Because these men were able to admit their weaknesses, they grew in strength and wisdom as they depended on and submitted to someone higher than themselves. The women who lived with the Patriarchs willingly put confidence in them because of the strength these sojourners conveyed through their obedience to God. Women were able to relate to God directly and walk in cooperation with men as an expression of their trust in God. Patriarchy in its purest sense offered protection.
In my denomination, a debate is percolating regarding whether women should be able to carry the title of “Pastor” within our churches. One of the many reasons that thousands of messengers at the recent Southern Baptist Convention annual meeting voted to clarify that women should not hold a pastor title is because of the lingering and—until now—indistinct fear that women might see the title as license to replace men as the heads of our local churches.
Many women in the SBC recognize that we are capable of leadership and innovation within the church aside from the role of leading a church. We enthusiastically participate in our churches with the understanding that we add significantly to the richness of church life. We do not see the pastor title as an avenue to supplant the leadership structure we’ve embraced and do not see women’s use of the title as a change to that structure. But now Barbie has confirmed the worst suspicions surrounding this issue. Of all the professions Barbie claims, priest or pastor hasn’t been one of them, but the secret is out: if women are in, men are irrelevant. Best keep that Barbie in the box.
As we left the feature, I commented that many of the aspects of the film reflect a fifty-year-old woman’s viewpoints in the most humorous way. I worried aloud that young men and women would not realize the nuances of the message they hear preached—yes, the movie preaches. Barbie redefined patriarchy in a distorted way, laced with half-truths (where have we seen that before?).

** DATA SECTION **
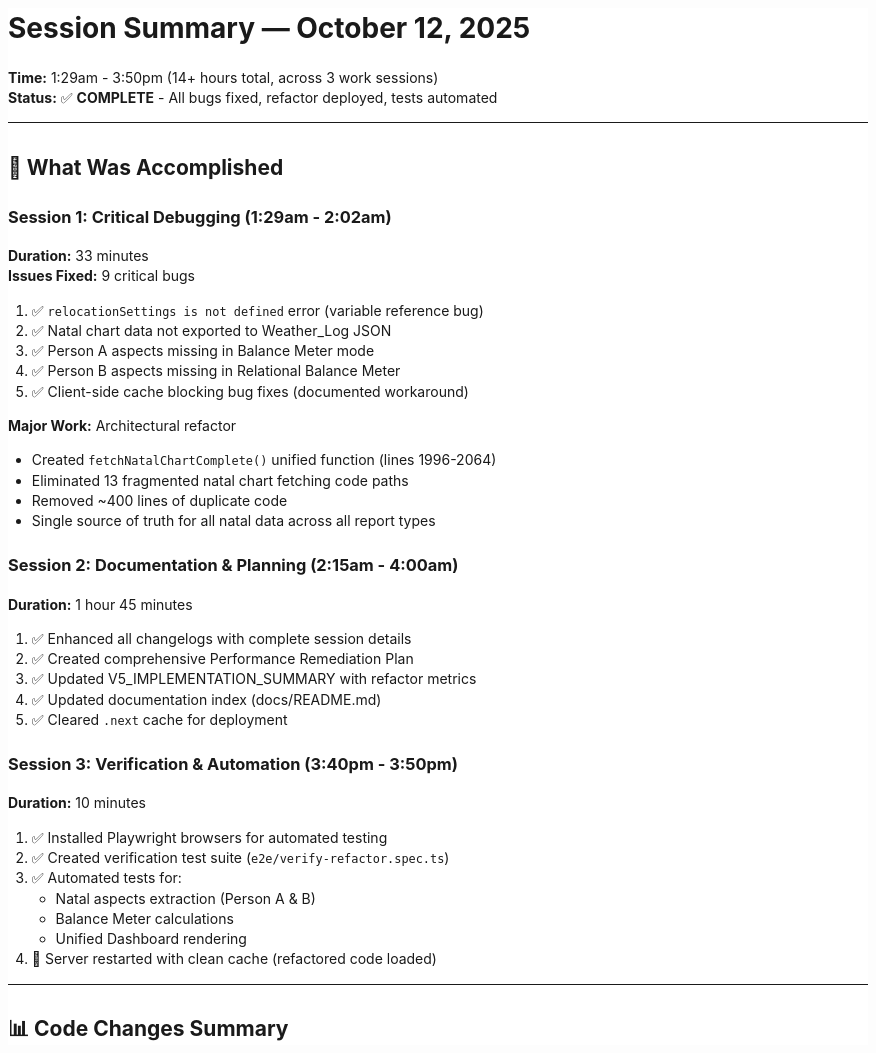 # Session Summary — October 12, 2025

**Time:** 1:29am - 3:50pm (14+ hours total, across 3 work sessions)  
**Status:** ✅ **COMPLETE** - All bugs fixed, refactor deployed, tests automated

---

## 🎯 **What Was Accomplished**

### **Session 1: Critical Debugging (1:29am - 2:02am)**
**Duration:** 33 minutes  
**Issues Fixed:** 9 critical bugs

1. ✅ `relocationSettings is not defined` error (variable reference bug)
2. ✅ Natal chart data not exported to Weather_Log JSON
3. ✅ Person A aspects missing in Balance Meter mode
4. ✅ Person B aspects missing in Relational Balance Meter
5. ✅ Client-side cache blocking bug fixes (documented workaround)

**Major Work:** Architectural refactor
- Created `fetchNatalChartComplete()` unified function (lines 1996-2064)
- Eliminated 13 fragmented natal chart fetching code paths
- Removed ~400 lines of duplicate code
- Single source of truth for all natal data across all report types

### **Session 2: Documentation & Planning (2:15am - 4:00am)**
**Duration:** 1 hour 45 minutes

1. ✅ Enhanced all changelogs with complete session details
2. ✅ Created comprehensive Performance Remediation Plan
3. ✅ Updated V5_IMPLEMENTATION_SUMMARY with refactor metrics
4. ✅ Updated documentation index (docs/README.md)
5. ✅ Cleared `.next` cache for deployment

### **Session 3: Verification & Automation (3:40pm - 3:50pm)**
**Duration:** 10 minutes

1. ✅ Installed Playwright browsers for automated testing
2. ✅ Created verification test suite (`e2e/verify-refactor.spec.ts`)
3. ✅ Automated tests for:
   - Natal aspects extraction (Person A & B)
   - Balance Meter calculations
   - Unified Dashboard rendering
4. 🔄 Server restarted with clean cache (refactored code loaded)

---

## 📊 **Code Changes Summary**

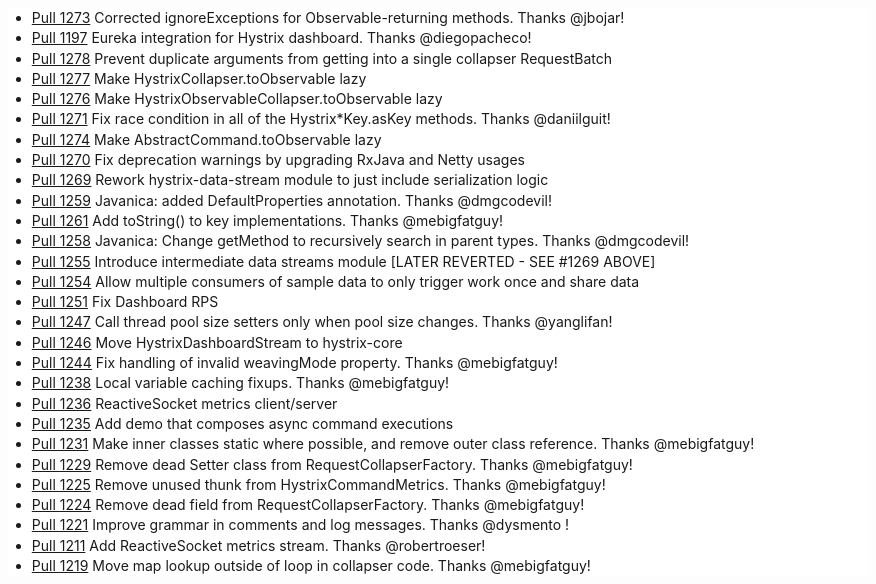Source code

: * [Pull 1273](https://github.com/Netflix/Hystrix/pull/1273) Corrected ignoreExceptions for Observable-returning methods.  Thanks @jbojar!
* [Pull 1197](https://github.com/Netflix/Hystrix/pull/1197) Eureka integration for Hystrix dashboard.  Thanks @diegopacheco!
* [Pull 1278](https://github.com/Netflix/Hystrix/pull/1278) Prevent duplicate arguments from getting into a single collapser RequestBatch
* [Pull 1277](https://github.com/Netflix/Hystrix/pull/1277) Make HystrixCollapser.toObservable lazy
* [Pull 1276](https://github.com/Netflix/Hystrix/pull/1276) Make HystrixObservableCollapser.toObservable lazy
* [Pull 1271](https://github.com/Netflix/Hystrix/pull/1271) Fix race condition in all of the Hystrix*Key.asKey methods.  Thanks @daniilguit!
* [Pull 1274](https://github.com/Netflix/Hystrix/pull/1274) Make AbstractCommand.toObservable lazy
* [Pull 1270](https://github.com/Netflix/Hystrix/pull/1270) Fix deprecation warnings by upgrading RxJava and Netty usages
* [Pull 1269](https://github.com/Netflix/Hystrix/pull/1269) Rework hystrix-data-stream module to just include serialization logic
* [Pull 1259](https://github.com/Netflix/Hystrix/pull/1259) Javanica: added DefaultProperties annotation.  Thanks @dmgcodevil!
* [Pull 1261](https://github.com/Netflix/Hystrix/pull/1261) Add toString() to key implementations.  Thanks @mebigfatguy!
* [Pull 1258](https://github.com/Netflix/Hystrix/pull/1258) Javanica: Change getMethod to recursively search in parent types.  Thanks @dmgcodevil!
* [Pull 1255](https://github.com/Netflix/Hystrix/pull/1255) Introduce intermediate data streams module [LATER REVERTED - SEE #1269 ABOVE]
* [Pull 1254](https://github.com/Netflix/Hystrix/pull/1254) Allow multiple consumers of sample data to only trigger work once and share data
* [Pull 1251](https://github.com/Netflix/Hystrix/pull/1251) Fix Dashboard RPS
* [Pull 1247](https://github.com/Netflix/Hystrix/pull/1247) Call thread pool size setters only when pool size changes.  Thanks @yanglifan!
* [Pull 1246](https://github.com/Netflix/Hystrix/pull/1246) Move HystrixDashboardStream to hystrix-core
* [Pull 1244](https://github.com/Netflix/Hystrix/pull/1244) Fix handling of invalid weavingMode property.  Thanks @mebigfatguy!
* [Pull 1238](https://github.com/Netflix/Hystrix/pull/1238) Local variable caching fixups.  Thanks @mebigfatguy!
* [Pull 1236](https://github.com/Netflix/Hystrix/pull/1236) ReactiveSocket metrics client/server
* [Pull 1235](https://github.com/Netflix/Hystrix/pull/1235) Add demo that composes async command executions
* [Pull 1231](https://github.com/Netflix/Hystrix/pull/1231) Make inner classes static where possible, and remove outer class reference.  Thanks @mebigfatguy!
* [Pull 1229](https://github.com/Netflix/Hystrix/pull/1229) Remove dead Setter class from RequestCollapserFactory. Thanks @mebigfatguy!
* [Pull 1225](https://github.com/Netflix/Hystrix/pull/1225) Remove unused thunk from HystrixCommandMetrics.  Thanks @mebigfatguy!
* [Pull 1224](https://github.com/Netflix/Hystrix/pull/1224) Remove dead field from RequestCollapserFactory.  Thanks @mebigfatguy!
* [Pull 1221](https://github.com/Netflix/Hystrix/pull/1221) Improve grammar in comments and log messages.  Thanks @dysmento !
* [Pull 1211](https://github.com/Netflix/Hystrix/pull/1211) Add ReactiveSocket metrics stream.  Thanks @robertroeser!
* [Pull 1219](https://github.com/Netflix/Hystrix/pull/1219) Move map lookup outside of loop in collapser code.  Thanks @mebigfatguy!
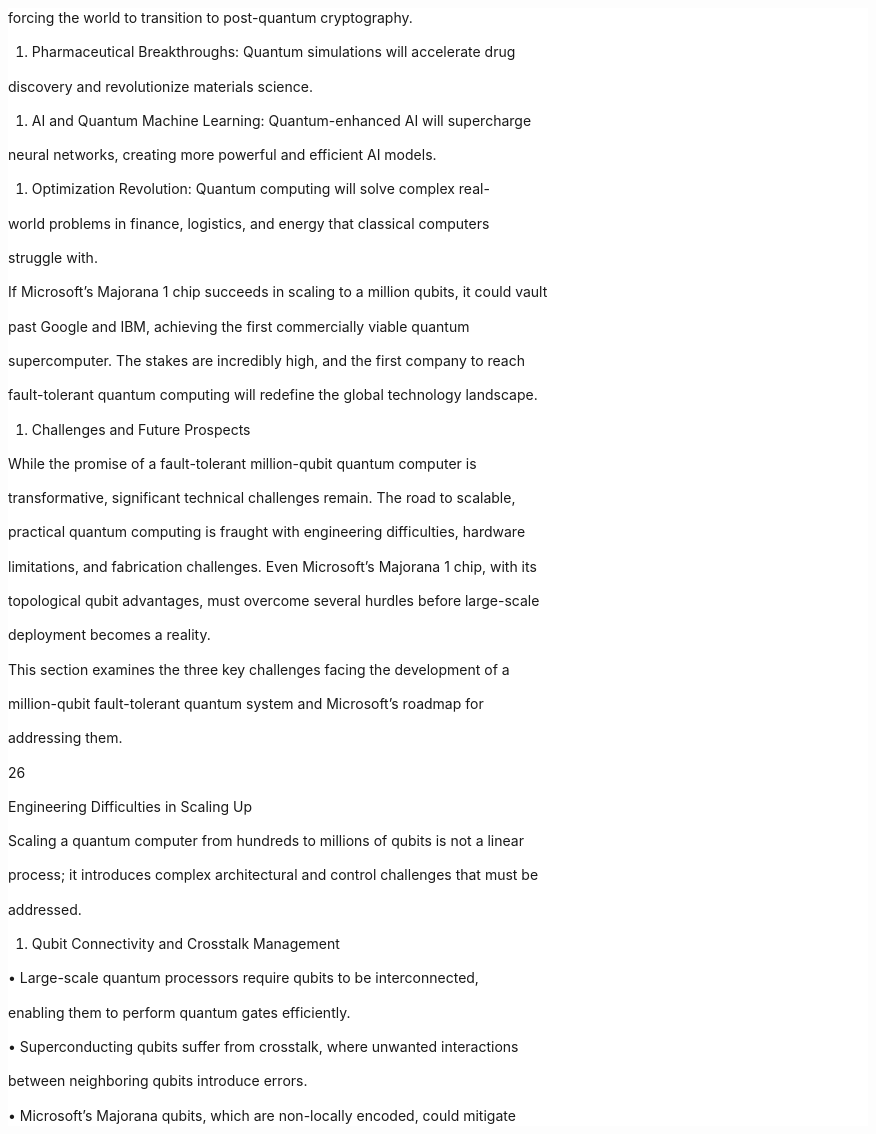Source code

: forcing the world to transition to post-quantum cryptography.

1. Pharmaceutical Breakthroughs: Quantum simulations will accelerate drug

discovery and revolutionize materials science.

1. AI and Quantum Machine Learning: Quantum-enhanced AI will supercharge

neural networks, creating more powerful and efficient AI models.

1. Optimization Revolution: Quantum computing will solve complex real-

world problems in finance, logistics, and energy that classical computers

struggle with.

If Microsoft’s Majorana 1 chip succeeds in scaling to a million qubits, it could vault

past Google and IBM, achieving the first commercially viable quantum

supercomputer. The stakes are incredibly high, and the first company to reach

fault-tolerant quantum computing will redefine the global technology landscape.

1. Challenges and Future Prospects

While the promise of a fault-tolerant million-qubit quantum computer is

transformative, significant technical challenges remain. The road to scalable,

practical quantum computing is fraught with engineering difficulties, hardware

limitations, and fabrication challenges. Even Microsoft’s Majorana 1 chip, with its

topological qubit advantages, must overcome several hurdles before large-scale

deployment becomes a reality.

This section examines the three key challenges facing the development of a

million-qubit fault-tolerant quantum system and Microsoft’s roadmap for

addressing them.

26

Engineering Difficulties in Scaling Up

Scaling a quantum computer from hundreds to millions of qubits is not a linear

process; it introduces complex architectural and control challenges that must be

addressed.

1. Qubit Connectivity and Crosstalk Management

• Large-scale quantum processors require qubits to be interconnected,

enabling them to perform quantum gates efficiently.

• Superconducting qubits suffer from crosstalk, where unwanted interactions

between neighboring qubits introduce errors.

• Microsoft’s Majorana qubits, which are non-locally encoded, could mitigate
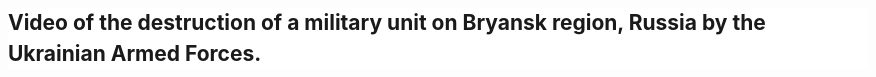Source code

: 
## Video of the destruction of a military unit on Bryansk region, Russia by the Ukrainian Armed Forces.

<video 
  src="https://user-images.githubusercontent.com/34960418/173257518-afc07e69-a97d-41b4-ab4d-a97050e65962.mp4" controls="controls" style="max-width: 730px;">
</video>









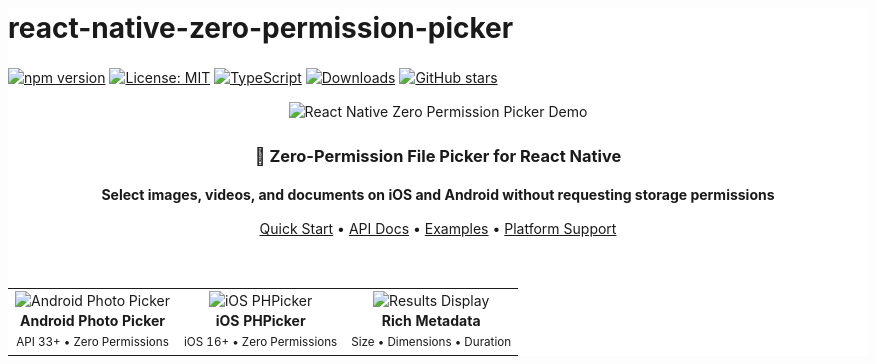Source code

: # react-native-zero-permission-picker

[![npm version](https://badge.fury.io/js/react-native-zero-permission-picker.svg)](https://badge.fury.io/js/react-native-zero-permission-picker)
[![License: MIT](https://img.shields.io/badge/License-MIT-yellow.svg)](https://opensource.org/licenses/MIT)
[![TypeScript](https://img.shields.io/badge/TypeScript-Ready-blue.svg)](https://www.typescriptlang.org/)
[![Downloads](https://img.shields.io/npm/dm/react-native-zero-permission-picker.svg)](https://www.npmjs.com/package/react-native-zero-permission-picker)
[![GitHub stars](https://img.shields.io/github/stars/khokanuzzman/react-native-zero-permission-picker.svg)](https://github.com/khokanuzzman/react-native-zero-permission-picker)

<div align="center">
  <img src="docs/screenshots/example-app-main.png" alt="React Native Zero Permission Picker Demo" width="300" />
  
  <h3>🚀 Zero-Permission File Picker for React Native</h3>
  
  <p><strong>Select images, videos, and documents on iOS and Android without requesting storage permissions</strong></p>
  
  <p>
    <a href="#-quick-start">Quick Start</a> •
    <a href="#-api-reference">API Docs</a> •
    <a href="#-examples">Examples</a> •
    <a href="#-platform-support">Platform Support</a>
  </p>
  
  <br/>
  
  <table>
    <tr>
      <td align="center">
        <img src="docs/screenshots/android-photo-picker.png" alt="Android Photo Picker" width="200" />
        <br/><strong>Android Photo Picker</strong>
        <br/><small>API 33+ • Zero Permissions</small>
      </td>
      <td align="center">
        <img src="docs/screenshots/ios-phpicker.png" alt="iOS PHPicker" width="200" />
        <br/><strong>iOS PHPicker</strong>
        <br/><small>iOS 16+ • Zero Permissions</small>
      </td>
      <td align="center">
        <img src="docs/screenshots/example-app-results.png" alt="Results Display" width="200" />
        <br/><strong>Rich Metadata</strong>
        <br/><small>Size • Dimensions • Duration</small>
      </td>
    </tr>
  </table>
</div>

** TASKS TO CARRY OUT **
- A) Quote every sentence in the passage on patriarchy and the pastor title that contains the name "Barbie".
- B) Set down the passage on patriarchy and the pastor title word for word, from "As we left the" up to and including "seen that before?).".

** SOLUTIONS BY TASK **
- A)
- But now Barbie has confirmed the worst suspicions surrounding this issue.
- Of all the professions Barbie claims, priest or pastor hasn’t been one of them, but the secret is out: if women are in, men are irrelevant.
- Best keep that Barbie in the box.
- Barbie redefined patriarchy in a distorted way, laced with half-truths (where have we seen that before?).

- B)
As we left the feature, I commented that many of the aspects of the film reflect a fifty-year-old woman’s viewpoints in the most humorous way. I worried aloud that young men and women would not realize the nuances of the message they hear preached—yes, the movie preaches. Barbie redefined patriarchy in a distorted way, laced with half-truths (where have we seen that before?).